Constangy Cyber attorneys Donna Maddux and Amir Goodarzi  co-authored an article published in the December 2023 issue of’s Legal and Compliance Excellent detailing  an amendment to the Federal Trade Commission’s (FTC) Safeguards Rule, which will change how and when entities must report a consumer data breach. 

The FTC approved an amendment to the Safeguards Rule under the Gramm-Leach-Bliley Act to enhance the reporting requirements for non-banking financial entities. Under the amendment, entities must report to the FTC within 30 days of having a “notification event” where 500 or more customers’ data is exposed in a cyber incident or distributed in a manner not authorized by the customer. 

Breaking down the amendment, Maddux and Goodarzi explained that non-banking financial entities are those that engage in any activity that is financial or even incidental to those financial activities.

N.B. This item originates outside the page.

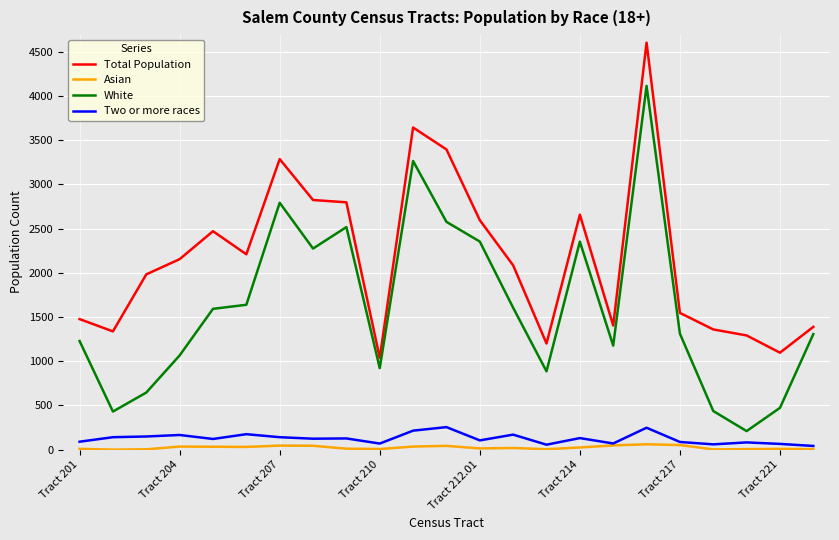

What is the difference between the maximum and second lowest values in the Asian series?

58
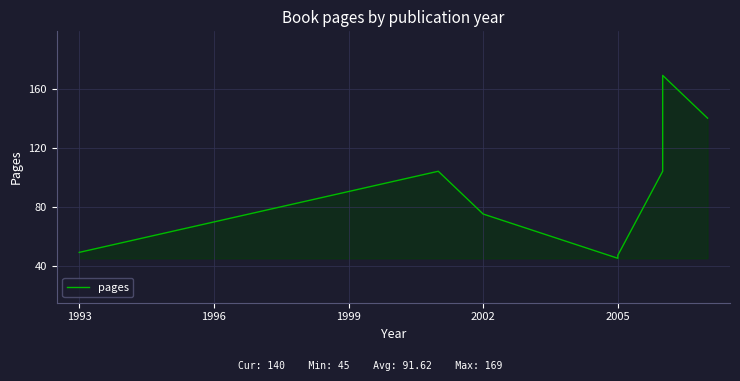

What is the maximum value shown in the chart?

169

That broad definition means that examples of affected businesses could include everything from the leasing office of a car dealership to travel agencies and property appraisers. These entities “should update their customer data disclosure policies to clarify which disclosures are authorized by the customer...” and “…also review their incident response policies to ensure that procedures are in place for compliance with this rule, when necessary,” suggested Maddux and Goodarzi.

Maddux and Goodarzi noted several important elements of the amendment to keep in mind:

  • When the clock starts - The new rule places the 30-day clock from when a notification event becomes known by an employee, officer, or other agent of the covered entity. 
  • Type of information covered – the amendment involves the breach of customer information, defined as “any record containing nonpublic personal information about a customer, in any form, that is handled or maintained by or on behalf of the covered entity or its affiliates.
  • Who is a customer – the customer must have a continuous relationship with the covered entity, defined as the covered entity providing one or more financial products or services to the customer.
  • Notification events that trigger FTC reporting requirements - could mean a data breach in the traditional sense of cyber theft or simply sharing of customer data in a manner they didn’t authorize.
  • The FTC notification process – affected businesses notify the FTC within 30 days after the notification event and complete a form providing information about the incident and their response.

These new rules, which are slated to go into effect in May 2024, are significant for a wide range of non-banking financial services entities. These organizations should update their customer data disclosure policies and incident response plans to remain compliant.